Update: I’ve received several requests to provide a volume measurement for this recipe. I’ve been reluctant to do so because I’m one of those bakers who like to methodically measure out each ingredient by weight. I feel that it’s the only reliable way to get a consistent result. But hey, that’s just me. Anyway, I have updated the recipe with volume measurement as requested. I understand that Australian measuring cups and spoons may vary slightly from American. So, just a note that I have provided American cups conversion here. Please let me know if there is any mistake in the conversion.
Lemon, Ricotta and Almond Flourless Cake
(Adapted from Donna Hay Magazine Winter June-July 2013)
120 grams (1 stick) unsalted butter, softened
275 grams (1 1/3 cups) caster sugar
1 vanilla bean, split and seeds scraped
1/4 cup lemon zest
4 eggs, separated and at room temperature
240 grams (2 1/2 cups) almond meal
300 grams (10 1/2 oz) ricotta
Flaked almonds, to decorated
Icing sugar, for dusting
Heat oven to 160 degree celcius fan-force (325 degree fahrenheit fan-forced). Line the base and sides of a 20cm round cake tin with baking paper and set aside.

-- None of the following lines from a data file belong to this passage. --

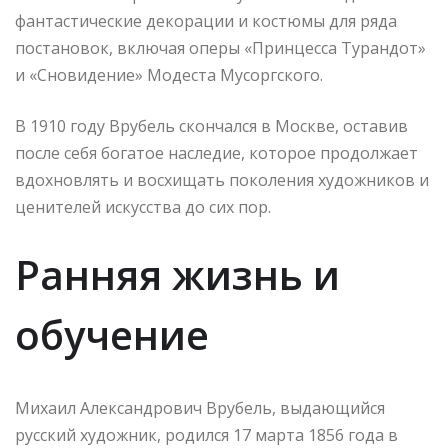
фантастические декорации и костюмы для ряда
постановок, включая оперы «Принцесса Турандот»
и «Сновидение» Модеста Мусоргского.
В 1910 году Врубель скончался в Москве, оставив
после себя богатое наследие, которое продолжает
вдохновлять и восхищать поколения художников и
ценителей искусства до сих пор.
Ранняя жизнь и
обучение
Михаил Александрович Врубель, выдающийся
русский художник, родился 17 марта 1856 года в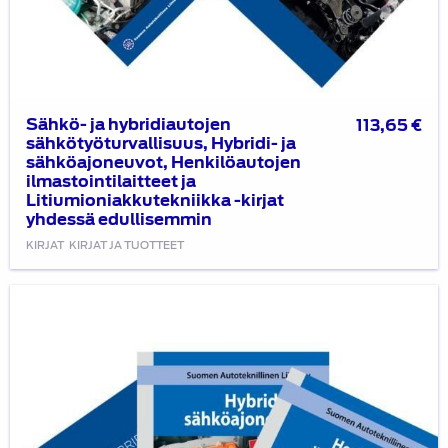
edullisemmin
Sähkö- ja hybridiautojen
113,65
€
sähkötyöturvallisuus, Hybridi- ja
sähköajoneuvot, Henkilöautojen
ilmastointilaitteet ja
Litiumioniakkutekniikka -kirjat
yhdessä edullisemmin
KIRJAT
KIRJAT JA TUOTTEET
Sähkö-
ja
hybridiautojen
sähkötyöturvallisuus,
Hybridi-
ja
sähköajoneuvot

Place the butter, 165 grams caster sugar, vanilla seeds and lemon zest in an electric mixer and beat for 8-10 minutes or until pale and creamy. Scrap down the sides of the bowl, then gradually add the egg yolks, one at a time, continuing to beat until fully combined. Add the almond meal and beat to combine. Fold ricotta through the almond meal mixture.
Beat the egg whites in a clean bowl with a hand-held electric mixer until soft peaks form. Gradually add the remaining sugar to the egg whites mixture and whisk until stiff peaks form. Gently fold a third of the egg whites into the cake mixture. Repeat with the rest of the egg whites.
Pour the mixture into the prepared cake tin, smooth the tops with a palette knife, decorate the cake with almond flakes, and bake for 40-45 minutes or until cooked and firm to touch. Allow to cool completely in the cake tin. Dust with icing sugar to serve.